Three months after the barbeque, Harper met her dads for the first time. The couple rushed from Tennessee to Texas to meet their new daughter. Matt and Trey’s experience during the 48-hour period following Harper’s birth was tense. It was during this time Harper’s mother could have chosen not to terminate her rights and the entire journey would need to be started again. Matt recounts, still exasperated, “Here we [were], new dads, taking care of a baby in a hotel room with no family around – just the two of us. We had no clue what we were doing and we were completely worried about whether or not she was going to be ours officially.”
Harper’s mom gave no indication that she was not confident in her decision to terminate her rights, but Matt and Trey were also wrangling their own emotions. The closeness to the birth-family, cultivated during their long match, allowed them to see both sides of the situation. “When we got Harper it was so difficult to feel happy or excited with having a new family because it felt like we were tearing another family apart,” explained Matt. Indeed, it was a vulnerable situation whose gravity could not be predicted, only felt in the moment.
A few days after arriving in Texas, worst case scenarios were put to rest when Matt and Trey officially became parents. Of course they felt for Harper’s birth-parents as they signed away their rights; however, both sides were also elated for the potential of Harper’s future and how the parties involved would remain well connected through her.
Matt and Trey are still in consistent contact with Harper’s mom and text on an almost daily basis. They also send photo updates and Facetime with her regularly. It truly feels like an integrated family, right down to the duplicate stuffed foxes Matt and Trey thought to give to both Harper and her birth-mother, so when they send photos of Harper with the fox she has a tangible point of reference and something to help her feel connected.

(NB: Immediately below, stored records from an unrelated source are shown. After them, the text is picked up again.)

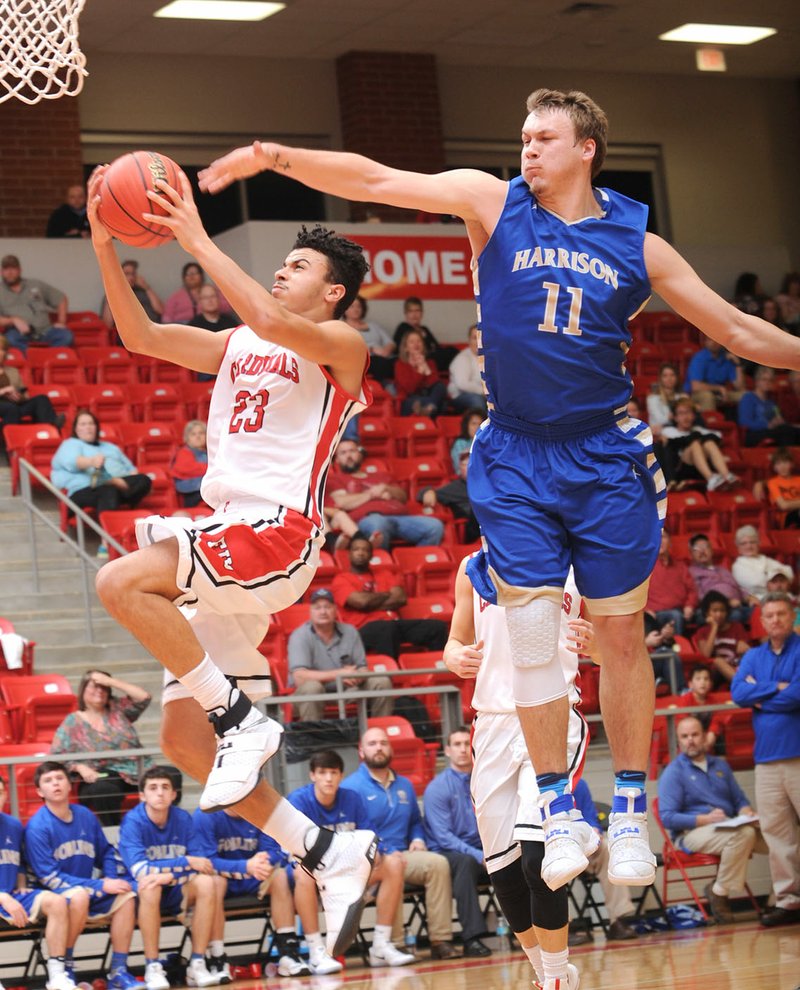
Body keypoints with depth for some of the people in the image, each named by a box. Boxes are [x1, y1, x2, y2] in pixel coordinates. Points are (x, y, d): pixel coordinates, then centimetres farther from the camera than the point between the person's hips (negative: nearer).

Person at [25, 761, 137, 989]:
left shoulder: (85, 816, 5)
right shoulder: (37, 827, -12)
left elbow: (107, 853, 17)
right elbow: (49, 877, -16)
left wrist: (113, 880, -6)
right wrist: (101, 886, -19)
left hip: (91, 894, 6)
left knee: (126, 897, -18)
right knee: (78, 894, -36)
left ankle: (118, 971, -13)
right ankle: (64, 966, -17)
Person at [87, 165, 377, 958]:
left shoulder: (341, 347, 1)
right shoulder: (235, 347, 23)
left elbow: (270, 321, -20)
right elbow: (140, 336, 16)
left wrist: (197, 240, -17)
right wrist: (104, 247, 5)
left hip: (279, 532, -8)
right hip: (226, 541, 8)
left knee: (120, 581, -30)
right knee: (182, 740, 3)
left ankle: (241, 719, -19)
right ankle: (327, 854, 9)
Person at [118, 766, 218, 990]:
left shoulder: (184, 819, -4)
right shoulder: (133, 822, -15)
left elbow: (200, 865, -9)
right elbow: (139, 870, -26)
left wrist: (169, 875, -28)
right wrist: (187, 862, -24)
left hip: (176, 893, 4)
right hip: (142, 896, -3)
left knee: (205, 882, -25)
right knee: (149, 885, -36)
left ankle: (197, 964, -21)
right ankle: (152, 968, -28)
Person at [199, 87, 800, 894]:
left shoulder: (636, 243, 1)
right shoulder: (494, 202, -1)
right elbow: (376, 180, -10)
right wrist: (277, 158, -20)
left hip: (605, 457, 1)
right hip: (514, 461, 0)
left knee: (620, 635, 3)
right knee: (532, 632, -6)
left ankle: (630, 813, 15)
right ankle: (559, 813, 6)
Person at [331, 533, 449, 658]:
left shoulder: (384, 573, 26)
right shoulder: (341, 580, 10)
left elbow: (400, 599, 9)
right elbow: (361, 601, -8)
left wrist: (372, 602, -3)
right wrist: (386, 595, 9)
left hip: (393, 622, 5)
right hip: (366, 629, -5)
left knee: (438, 627, -16)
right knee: (387, 628, -42)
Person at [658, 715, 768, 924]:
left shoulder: (720, 765, 18)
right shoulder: (673, 772, -2)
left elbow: (740, 800, 19)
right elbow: (667, 817, -11)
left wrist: (747, 813, -5)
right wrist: (705, 819, -19)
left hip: (728, 827, 6)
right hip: (691, 833, -6)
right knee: (743, 834, -35)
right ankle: (719, 892, -19)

They are planning a visit to Texas soon to visit the birth-family. While this was a stipulation of open adoption agreement, it is something the couple are thrilled to comply with. Both their parents are hoping to come along too. The grandparents are already connected to Harper’s birth-grandparents over Facebook and love sharing their excitement about Harper. “It really has become an extended family,” says Trey. It does seem clear that everyone involved just wants Harper to feel loved, no matter their connection.
“[For us] there’s nothing negative about adoption,” Trey said with calm conviction when asked about how the pair plan to tackle future conversations about her adoption. They don’t intend to have the adoption conversation with Harper because she will know her birth and adoptive families. A situation that feels like it will come naturally given the connections created. “We feel very lucky for our experience and how it worked out for us. Not everyone has the same kind [of positive experience],” added Matt.